So none of EK43 has infinite grind settings?


----------



## arty11 (Mar 9, 2015)

d_leonit said:


> I had similar experience with Mazzer Major which had issue with static and have problem with mess (only a metal mesh help the issue). Compak F10 was much better, because of lower RPM and conical burrs.
> 
> So none of EK43 has infinite grind settings?


 Maybe I've made the mess issue out to be worse than it is. It is a bit messier due to grounds speed out and static, but as long as it's contained in a dosing cup or similar, it's not too bad. It's just not a neat, tidy single dose grinder like the e80 supreme, or mythos etc.

Yeah, it's infinite in that it you can easily move it round the scale of 0-16... It's not 16 notches, it's literally anywhere from touching burrs to as coarse as you want. Just that for espresso, mine specifically, hovers anywhere from 0-1 on the dial. For me, the rest of the dial goes unused! Unless I do a caffetier or aeropress.

Hope this makes sense?!


----------



## RobbieTheTruth (Jun 4, 2019)

I notice your Miele washing machine.


----------



## arty11 (Mar 9, 2015)

Well spotted... It gets covered in grounds every day!


----------



## Ken3591 (Nov 25, 2020)

The matt black is very cool.


----------



## arty11 (Mar 9, 2015)

Yeah, it's a really nice finish... Much nicer in the flesh than the pics. Matches the EK perfectly! I still feel very lucky and grateful to have it. Very pleased!


----------



## Bigal (Nov 13, 2015)

Have you tried spritzing the beans with a little water from a spray bottle. It stops or greatly reduces static and stops the spraying of the grinds. I get very minimal to no mess now.


----------



## mctrials23 (May 8, 2017)

Now you just need to get some custom knobs and paddle!


----------



## arty11 (Mar 9, 2015)

Bigal said:


> Have you tried spritzing the beans with a little water from a spray bottle. It stops or greatly reduces static and stops the spraying of the grinds. I get very minimal to no mess now.

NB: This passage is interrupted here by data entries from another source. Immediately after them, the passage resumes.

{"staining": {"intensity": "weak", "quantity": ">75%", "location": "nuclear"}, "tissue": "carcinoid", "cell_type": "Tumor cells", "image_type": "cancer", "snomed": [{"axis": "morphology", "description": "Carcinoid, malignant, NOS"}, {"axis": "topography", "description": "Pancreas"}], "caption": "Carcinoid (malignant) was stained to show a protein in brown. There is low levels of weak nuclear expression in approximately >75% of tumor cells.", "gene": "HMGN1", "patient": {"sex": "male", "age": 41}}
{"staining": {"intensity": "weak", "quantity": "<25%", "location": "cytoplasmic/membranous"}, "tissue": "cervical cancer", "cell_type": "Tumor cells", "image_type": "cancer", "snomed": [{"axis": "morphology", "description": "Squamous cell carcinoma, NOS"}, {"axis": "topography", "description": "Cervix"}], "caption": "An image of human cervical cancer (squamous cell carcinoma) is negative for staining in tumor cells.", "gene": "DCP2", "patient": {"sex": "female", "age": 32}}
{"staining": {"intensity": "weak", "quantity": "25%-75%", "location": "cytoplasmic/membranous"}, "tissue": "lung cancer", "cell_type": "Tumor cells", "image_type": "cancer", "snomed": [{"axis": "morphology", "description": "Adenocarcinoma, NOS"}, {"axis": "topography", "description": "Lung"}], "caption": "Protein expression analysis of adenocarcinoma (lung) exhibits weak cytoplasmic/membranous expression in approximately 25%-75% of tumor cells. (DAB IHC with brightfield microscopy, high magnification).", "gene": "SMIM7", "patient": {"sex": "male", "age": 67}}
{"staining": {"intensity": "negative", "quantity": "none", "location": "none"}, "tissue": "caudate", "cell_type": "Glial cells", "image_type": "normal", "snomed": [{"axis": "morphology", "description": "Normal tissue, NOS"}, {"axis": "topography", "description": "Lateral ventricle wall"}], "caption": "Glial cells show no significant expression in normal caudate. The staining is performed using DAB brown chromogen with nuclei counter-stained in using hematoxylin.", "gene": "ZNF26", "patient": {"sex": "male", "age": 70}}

 You know what, I've seen/heard that before to be honest. I've always thought though, that beans that are wet (or spritzed) is going to end up corroding the insides? If it doesn't, I may well end up doing that!


----------



## arty11 (Mar 9, 2015)

mctrials23 said:


> Now you just need to get some custom knobs and paddle!


 I've already looked at those! 

Whilst I like the wood ones, I like the black look I've got. I've seen that black acrylic and steel are now available. One think I don't like about the custom knobs though is losing the branded end caps! I'd prefer to have branded caps, but in metal.

I am considering the pantechnicon cup rail for the top though!!


----------



## mctrials23 (May 8, 2017)

arty11 said:


> I've already looked at those!
> 
> Whilst I like the wood ones, I like the black look I've got. I've seen that black acrylic and steel are now available. One think I don't like about the custom knobs though is losing the branded end caps! I'd prefer to have branded caps, but in metal.
> 
> I am considering the pantechnicon cup rail for the top though!!


 Yeah, the black makes colour choice a little harder I think. I really like the colour though. As with all high end gear though, all the people that make acessories price them accordingly with somewhat of a markup.


----------



## arty11 (Mar 9, 2015)

mctrials23 said:


> Yeah, the black makes colour choice a little harder I think. I really like the colour though. As with all high end gear though, all the people that make acessories price them accordingly with somewhat of a markup.


 Yeah... The black is less easy to pair things with, but still wanted the black to match the grinder. To be honest, I watched a clip of them making the top rail on their website and interestingly after watching that, you kinda think it's not a bad price given the hand made nature of it! I was quite surprised of the work that went into such a simple looking thing. You'd imagine it'd be £50 from the look of it, tops! When you see how hand made they are, all of a sudden you can seemingly justify it! Well, kind of!


----------